● **DIRECTIONS**: Transcribe the data as written, minus images.

● **DATA FOR THIS TASK**:
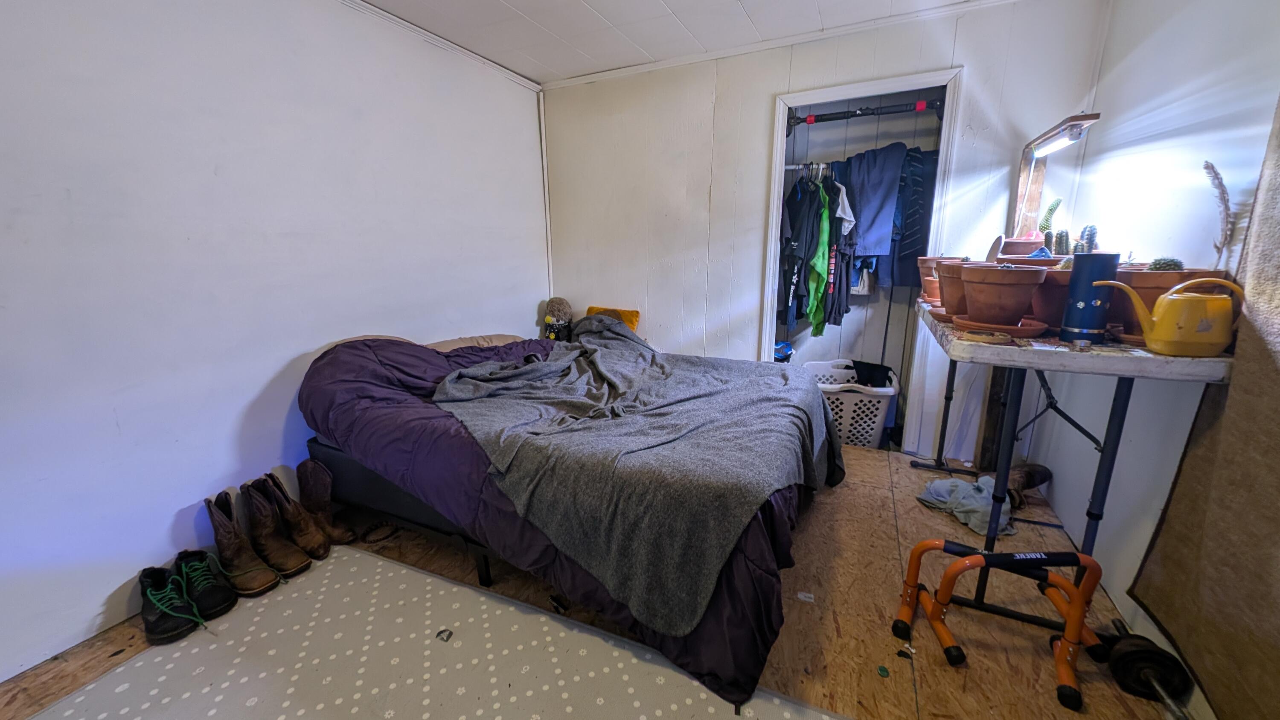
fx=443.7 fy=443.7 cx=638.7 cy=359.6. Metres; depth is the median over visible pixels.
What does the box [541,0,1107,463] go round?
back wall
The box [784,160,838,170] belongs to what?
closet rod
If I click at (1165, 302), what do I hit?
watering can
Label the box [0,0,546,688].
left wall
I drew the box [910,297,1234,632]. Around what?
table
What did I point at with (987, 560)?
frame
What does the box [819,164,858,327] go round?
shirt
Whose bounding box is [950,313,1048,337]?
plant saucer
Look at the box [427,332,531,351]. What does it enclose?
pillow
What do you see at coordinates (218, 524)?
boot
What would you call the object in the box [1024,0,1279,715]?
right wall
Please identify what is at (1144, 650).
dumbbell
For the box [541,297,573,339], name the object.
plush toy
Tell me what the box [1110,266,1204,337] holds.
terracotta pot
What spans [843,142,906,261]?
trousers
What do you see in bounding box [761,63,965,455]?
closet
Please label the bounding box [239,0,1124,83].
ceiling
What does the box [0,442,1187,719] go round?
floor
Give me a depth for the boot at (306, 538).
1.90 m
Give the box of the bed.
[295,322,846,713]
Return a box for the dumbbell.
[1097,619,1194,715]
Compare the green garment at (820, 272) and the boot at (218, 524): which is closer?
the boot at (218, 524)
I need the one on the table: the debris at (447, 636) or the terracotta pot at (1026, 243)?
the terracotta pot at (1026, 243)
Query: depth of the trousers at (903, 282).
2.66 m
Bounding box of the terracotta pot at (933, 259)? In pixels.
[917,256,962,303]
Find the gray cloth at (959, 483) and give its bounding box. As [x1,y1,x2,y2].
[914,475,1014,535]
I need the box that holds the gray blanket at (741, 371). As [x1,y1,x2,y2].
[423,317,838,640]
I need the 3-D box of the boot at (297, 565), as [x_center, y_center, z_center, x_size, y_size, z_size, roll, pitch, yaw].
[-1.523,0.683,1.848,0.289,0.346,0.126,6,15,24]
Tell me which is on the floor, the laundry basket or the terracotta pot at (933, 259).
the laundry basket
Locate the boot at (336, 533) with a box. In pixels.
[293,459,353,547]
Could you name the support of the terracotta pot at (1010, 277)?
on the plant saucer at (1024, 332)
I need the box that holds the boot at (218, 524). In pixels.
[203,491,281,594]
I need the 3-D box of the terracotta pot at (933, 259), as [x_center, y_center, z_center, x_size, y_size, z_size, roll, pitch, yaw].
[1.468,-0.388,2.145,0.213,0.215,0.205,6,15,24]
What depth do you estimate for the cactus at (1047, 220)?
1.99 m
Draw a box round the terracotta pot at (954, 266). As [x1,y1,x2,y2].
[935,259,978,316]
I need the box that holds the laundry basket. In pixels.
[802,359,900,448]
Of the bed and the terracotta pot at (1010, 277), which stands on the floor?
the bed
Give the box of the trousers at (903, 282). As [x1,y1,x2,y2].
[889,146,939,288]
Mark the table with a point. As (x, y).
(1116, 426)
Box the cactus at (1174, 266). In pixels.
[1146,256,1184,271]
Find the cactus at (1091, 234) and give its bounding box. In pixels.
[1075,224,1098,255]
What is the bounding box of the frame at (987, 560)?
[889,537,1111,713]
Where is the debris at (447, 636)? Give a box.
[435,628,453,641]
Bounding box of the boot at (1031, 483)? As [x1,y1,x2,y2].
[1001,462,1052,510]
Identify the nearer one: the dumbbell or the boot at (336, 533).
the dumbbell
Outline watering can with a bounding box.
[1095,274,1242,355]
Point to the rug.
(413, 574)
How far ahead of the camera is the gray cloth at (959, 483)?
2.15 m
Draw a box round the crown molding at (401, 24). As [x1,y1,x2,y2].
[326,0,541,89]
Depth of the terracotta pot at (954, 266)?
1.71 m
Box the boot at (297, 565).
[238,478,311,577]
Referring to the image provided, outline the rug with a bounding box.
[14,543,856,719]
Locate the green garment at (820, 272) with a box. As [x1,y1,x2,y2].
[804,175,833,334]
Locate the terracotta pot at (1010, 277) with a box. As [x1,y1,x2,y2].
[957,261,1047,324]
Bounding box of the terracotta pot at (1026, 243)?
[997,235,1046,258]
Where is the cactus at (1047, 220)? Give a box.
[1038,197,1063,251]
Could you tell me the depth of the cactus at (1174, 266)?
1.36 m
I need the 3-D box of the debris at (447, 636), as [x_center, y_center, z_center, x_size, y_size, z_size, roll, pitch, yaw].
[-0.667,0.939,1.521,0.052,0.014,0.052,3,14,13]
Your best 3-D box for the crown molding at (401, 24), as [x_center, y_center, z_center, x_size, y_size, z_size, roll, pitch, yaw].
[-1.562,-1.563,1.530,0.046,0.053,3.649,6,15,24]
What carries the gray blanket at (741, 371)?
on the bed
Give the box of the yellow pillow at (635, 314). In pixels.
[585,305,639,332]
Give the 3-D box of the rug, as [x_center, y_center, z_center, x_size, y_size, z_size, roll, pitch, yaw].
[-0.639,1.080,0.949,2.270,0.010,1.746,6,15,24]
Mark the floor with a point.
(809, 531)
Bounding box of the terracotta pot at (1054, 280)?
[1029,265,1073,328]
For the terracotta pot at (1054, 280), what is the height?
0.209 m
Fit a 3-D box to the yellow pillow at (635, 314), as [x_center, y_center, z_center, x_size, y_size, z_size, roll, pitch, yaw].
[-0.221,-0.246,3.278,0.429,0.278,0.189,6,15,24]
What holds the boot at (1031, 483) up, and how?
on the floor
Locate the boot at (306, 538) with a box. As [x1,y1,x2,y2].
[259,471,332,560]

● **RESULT OF THIS EXERCISE**:
fx=443.7 fy=443.7 cx=638.7 cy=359.6. Metres; depth is the median over visible pixels.
What does the box [541,0,1107,463] go round?
back wall
The box [784,160,838,170] belongs to what?
closet rod
If I click at (1165, 302), what do I hit?
watering can
Label the box [0,0,546,688].
left wall
I drew the box [910,297,1234,632]. Around what?
table
What did I point at with (987, 560)?
frame
What does the box [819,164,858,327] go round?
shirt
Whose bounding box is [950,313,1048,337]?
plant saucer
Look at the box [427,332,531,351]. What does it enclose?
pillow
What do you see at coordinates (218, 524)?
boot
What would you call the object in the box [1024,0,1279,715]?
right wall
Please identify what is at (1144, 650).
dumbbell
For the box [541,297,573,339], name the object.
plush toy
Tell me what the box [1110,266,1204,337] holds.
terracotta pot
What spans [843,142,906,261]?
trousers
What do you see in bounding box [761,63,965,455]?
closet
Please label the bounding box [239,0,1124,83].
ceiling
What does the box [0,442,1187,719] go round?
floor
Give me a depth for the boot at (306, 538).
1.90 m
Give the box of the bed.
[295,322,846,713]
Return a box for the dumbbell.
[1097,619,1194,715]
Compare the green garment at (820, 272) and the boot at (218, 524): which is closer?
the boot at (218, 524)
I need the one on the table: the debris at (447, 636) or the terracotta pot at (1026, 243)?
the terracotta pot at (1026, 243)
Query: depth of the trousers at (903, 282).
2.66 m
Bounding box of the terracotta pot at (933, 259)? In pixels.
[917,256,962,303]
Find the gray cloth at (959, 483) and give its bounding box. As [x1,y1,x2,y2].
[914,475,1014,535]
I need the box that holds the gray blanket at (741, 371). As [x1,y1,x2,y2].
[423,317,838,640]
I need the 3-D box of the boot at (297, 565), as [x_center, y_center, z_center, x_size, y_size, z_size, roll, pitch, yaw].
[-1.523,0.683,1.848,0.289,0.346,0.126,6,15,24]
Tell me which is on the floor, the laundry basket or the terracotta pot at (933, 259).
the laundry basket
Locate the boot at (336, 533) with a box. In pixels.
[293,459,353,547]
Could you name the support of the terracotta pot at (1010, 277)?
on the plant saucer at (1024, 332)
I need the box that holds the boot at (218, 524). In pixels.
[203,491,281,594]
I need the 3-D box of the terracotta pot at (933, 259), as [x_center, y_center, z_center, x_size, y_size, z_size, roll, pitch, yaw].
[1.468,-0.388,2.145,0.213,0.215,0.205,6,15,24]
What depth do you estimate for the cactus at (1047, 220)?
1.99 m
Draw a box round the terracotta pot at (954, 266). As [x1,y1,x2,y2].
[935,259,978,316]
I need the box that holds the laundry basket. In pixels.
[802,359,900,448]
Of the bed and the terracotta pot at (1010, 277), which stands on the floor?
the bed
Give the box of the trousers at (903, 282). As [x1,y1,x2,y2].
[889,146,939,288]
Mark the table with a point. As (x, y).
(1116, 426)
Box the cactus at (1174, 266). In pixels.
[1146,256,1184,271]
Find the cactus at (1091, 234) and give its bounding box. In pixels.
[1075,224,1098,255]
What is the bounding box of the frame at (987, 560)?
[889,537,1111,713]
Where is the debris at (447, 636)? Give a box.
[435,628,453,641]
Bounding box of the boot at (1031, 483)? As [x1,y1,x2,y2].
[1001,462,1052,510]
Identify the nearer one: the dumbbell or the boot at (336, 533).
the dumbbell
Outline watering can with a bounding box.
[1095,274,1242,355]
Point to the rug.
(413, 574)
How far ahead of the camera is the gray cloth at (959, 483)?
2.15 m
Draw a box round the crown molding at (401, 24). As [x1,y1,x2,y2].
[326,0,541,89]
Depth of the terracotta pot at (954, 266)?
1.71 m
Box the boot at (297, 565).
[238,478,311,577]
Referring to the image provided, outline the rug with a bounding box.
[14,543,856,719]
Locate the green garment at (820, 272) with a box. As [x1,y1,x2,y2].
[804,175,833,334]
Locate the terracotta pot at (1010, 277) with a box. As [x1,y1,x2,y2].
[957,261,1047,324]
Bounding box of the terracotta pot at (1026, 243)?
[997,235,1046,258]
Where is the cactus at (1047, 220)? Give a box.
[1038,197,1063,251]
Could you tell me the depth of the cactus at (1174, 266)?
1.36 m
I need the 3-D box of the debris at (447, 636), as [x_center, y_center, z_center, x_size, y_size, z_size, roll, pitch, yaw].
[-0.667,0.939,1.521,0.052,0.014,0.052,3,14,13]
Your best 3-D box for the crown molding at (401, 24), as [x_center, y_center, z_center, x_size, y_size, z_size, roll, pitch, yaw].
[-1.562,-1.563,1.530,0.046,0.053,3.649,6,15,24]
What carries the gray blanket at (741, 371)?
on the bed
Give the box of the yellow pillow at (635, 314). In pixels.
[585,305,639,332]
Give the 3-D box of the rug, as [x_center, y_center, z_center, x_size, y_size, z_size, roll, pitch, yaw].
[-0.639,1.080,0.949,2.270,0.010,1.746,6,15,24]
Mark the floor with a point.
(809, 531)
Bounding box of the terracotta pot at (1054, 280)?
[1029,265,1073,328]
For the terracotta pot at (1054, 280), what is the height?
0.209 m
Fit a 3-D box to the yellow pillow at (635, 314), as [x_center, y_center, z_center, x_size, y_size, z_size, roll, pitch, yaw].
[-0.221,-0.246,3.278,0.429,0.278,0.189,6,15,24]
What holds the boot at (1031, 483) up, and how?
on the floor
Locate the boot at (306, 538) with a box. As [x1,y1,x2,y2].
[259,471,332,560]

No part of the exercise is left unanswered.